Name: David N. Slezewski

22 E. Mifflin St.
Madison, WI 53703

Attention: David N. Slezewski
Telephone: 608-282-6575
Facsimile:  608-282-6596

Agreed to as of the date first above written:

MADISON GAS AND ELECTRIC COMPANY

By /s/ Jeffrey C. Newman

Name: Jeffrey C. Newman

Title:  Vice President and Treasurer

133 S. Blair St.
Madison, WI  53701

Attention: Vice President and Treasurer

Telephone: 608-252-7149

Facsimile:  608-252-7098

EXHIBIT A

Form of
Borrowing Request

JPMorgan Chase Bank, N.A.

[Address]

Attention:  

Telephone:

Facsimile:  

Ladies/Gentlemen:

Please refer to the Credit Agreement dated as of August 29, 2008 between the
undersigned and JPMorgan Chase Bank, N.A. (as amended from time to time, the
“Credit Agreement”).  Capitalized terms used but not defined herein have the
respective meanings set forth in the Credit Agreement.

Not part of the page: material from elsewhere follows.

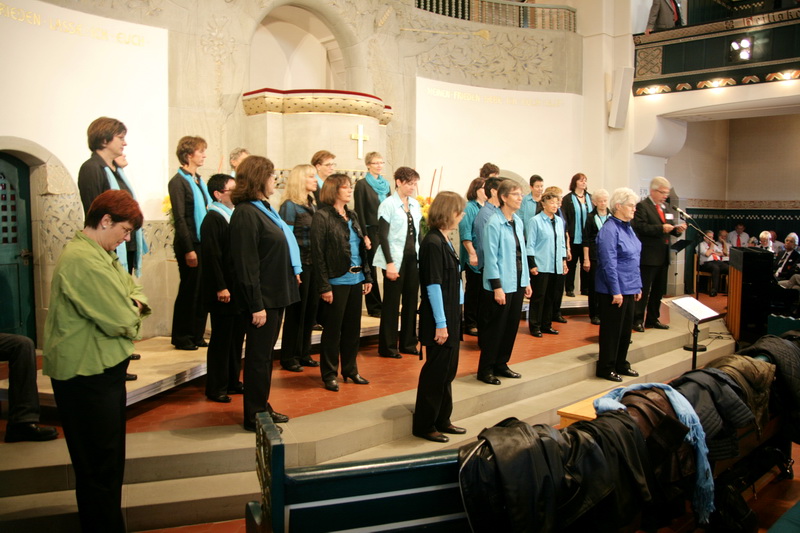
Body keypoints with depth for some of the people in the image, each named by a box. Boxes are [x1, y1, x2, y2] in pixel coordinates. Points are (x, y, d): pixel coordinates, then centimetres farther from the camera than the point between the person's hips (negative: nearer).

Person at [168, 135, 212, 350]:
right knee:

The Borrower requests a Loan as follows:

1.

Date of Loan:

.

2.

Amount of Loan:

$

.

3.

Rate Basis:

[Eurodollar or Base] Rate.

[4.

Initial Interest Period:

 month[s].]

The Borrower represents and warrants that (a) all of the representations and
warranties set forth in Section 5 of the Credit Agreement are true and correct
in all material respects as of the date of the requested Loan, except to the
extent any such representation or warranty is stated to relate solely to an
earlier date, in which case such representation or warranty shall have been true
and correct on and as of such earlier date, and (b) no Default or Unmatured
Default has occurred and is continuing or will result from the making of such
Loan.

MADISON GAS AND ELECTRIC COMPANY

By

Title

EXHIBIT B

Form of
Conversion/Continuation Request

JPMorgan Chase Bank, N.A.

[Address]

Attention:  

Telephone:

Facsimile:  

Ladies/Gentlemen:

Please refer to the Credit Agreement dated as of August 29, 2008 between the
undersigned and JPMorgan Chase Bank, N.A. (as amended from time to time, the
“Credit Agreement”).  Capitalized terms used but not defined herein have the
respective meanings set forth in the Credit Agreement.

The Borrower requests the [conversion] [continuation] of the Loan specified
below as follows:

1.

The Conversion/Continuation Date is            , 20__.

2.

The aggregate amount of the Loan to be [converted] [continued] is $            .

3.

The Loan is to be [converted into] [continued as] [Base Rate] [Eurodollar]
Loans.

[4.

The duration of the Interest Period for the Eurodollar Loans being [converted]
[continued] shall be [     ] month[s]].